Nonlinear dynamics for faster propagation of excitation from pacemaker to motoneuron in central pattern generator: interaction between disinhibition and excitatory synapse
摘要
A characteristic nonlinear phenomenon wherein neuronal firing is enhanced following inhibition, post-inhibitory rebound (PIR), plays a crucial role in various neural functions, such as rhythm generation in central pattern generator (CPG) circuits that control locomotion.
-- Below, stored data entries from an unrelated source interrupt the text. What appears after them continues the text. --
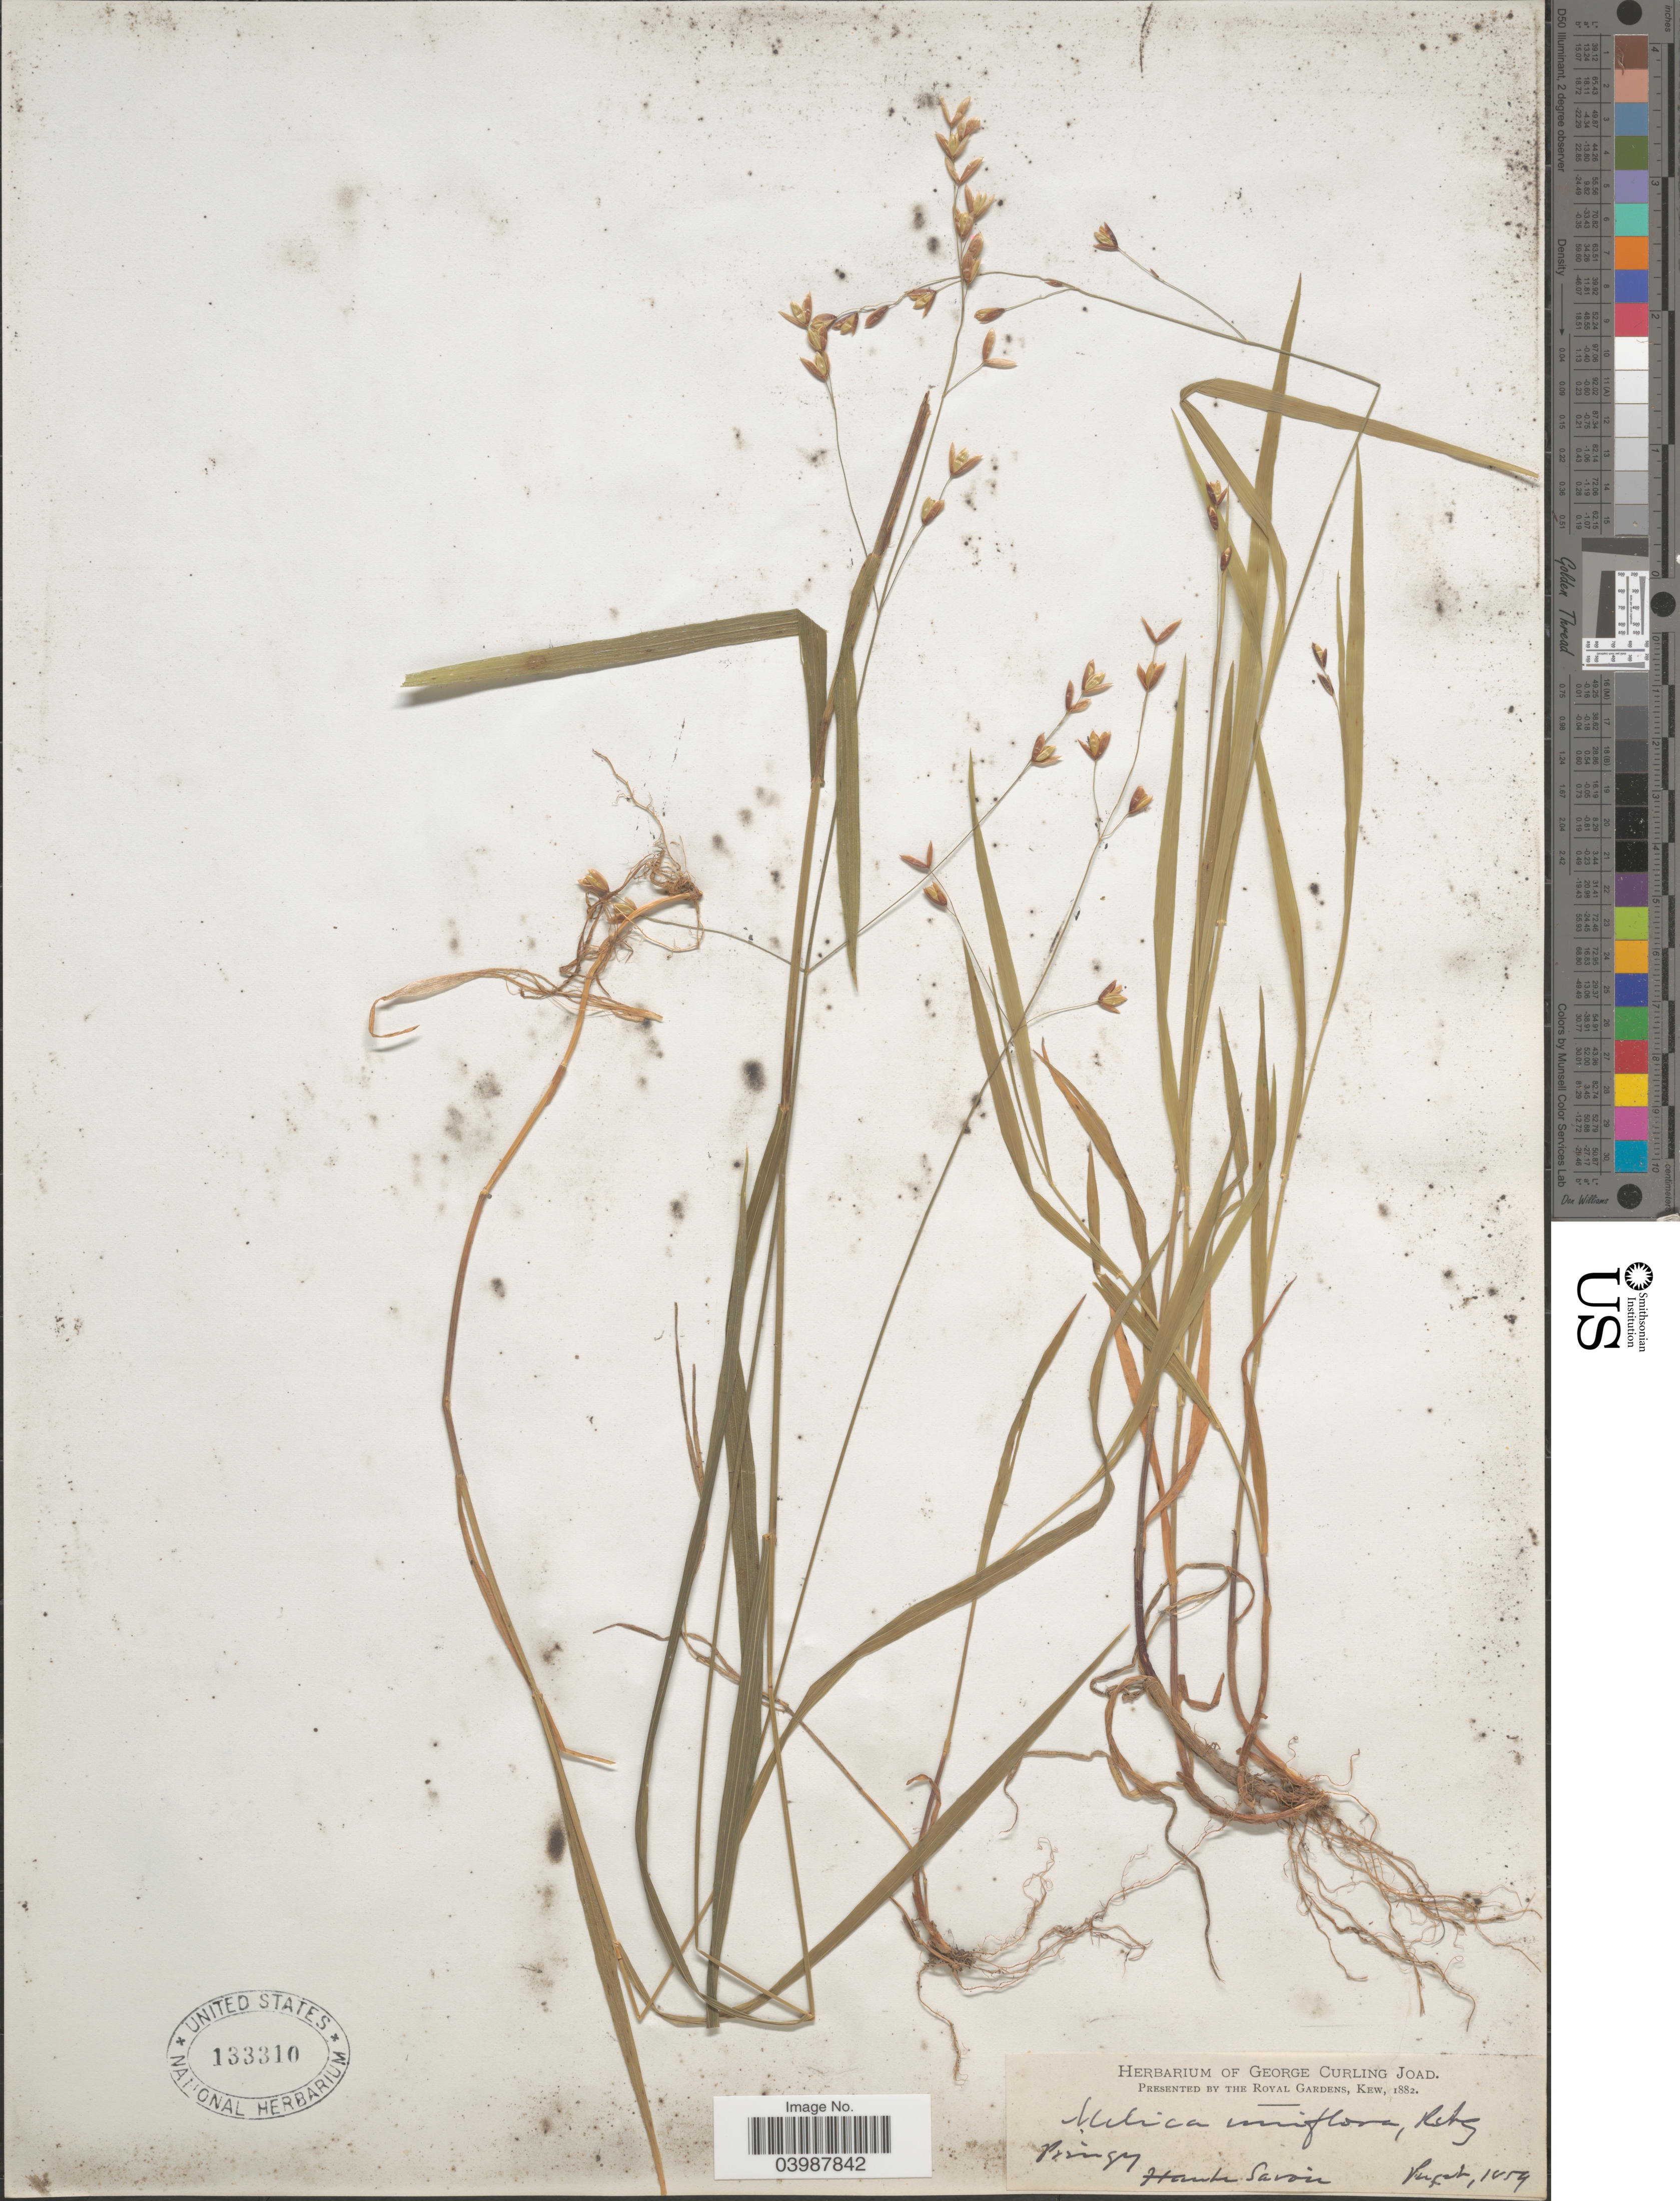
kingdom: Plantae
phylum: Tracheophyta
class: Liliopsida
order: Poales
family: Poaceae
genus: Melica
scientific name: Melica uniflora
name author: Retz.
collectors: -. Puget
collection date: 1859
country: France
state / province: Auvergne-Rhône-Alpes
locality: Pringy. Haute Savoie.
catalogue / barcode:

In this investigation on a unilateral CPG model for zebrafish locomotion, the interaction between PIR induced by disinhibition, and excitatory synaptic current results in reduced delay between firings of pacemaker neuron V2a and motoneuron (MN), i.e., faster propagation of excitation from V2a to MN. At first, to be consistent with experiment, firing for V2a and resting states for MN and inhibitory interneuron V1 are acquired by two-parameter bifurcation analysis. Then, since locating around the Hopf bifurcation, V2a and MN exhibit PIR facilitated by weakened calcium-dependent potassium current (IKCa) during inhibition, presenting the potential dynamical influence of IKCa on PIR. In the unilateral CPG with inhibition from the contralateral CPG ignored, increasing the strength and rise rate of excitatory synapse from V2a to MN significantly enhances synaptic current. This reduces the delay between V2a and MN firings, while V1 plays a minor role. Then, contralateral inhibitions, described by negative currents, are considered. Removal of a strong contralateral inhibition acting solely on V2a enhances PIR firing, strengthening excitatory synaptic current to MN and then shortening the delay. Additionally, contralateral inhibition to MN can further shorten the delay, as the disinhibition of MN occurs later than that of V2a, which are induced by the interaction between PIR and excitatory synaptic input. The dynamics and modulations for the faster propagation of excitation from pacemaker to motoneuron, containing the PIR and nonlinear interaction, are elucidated.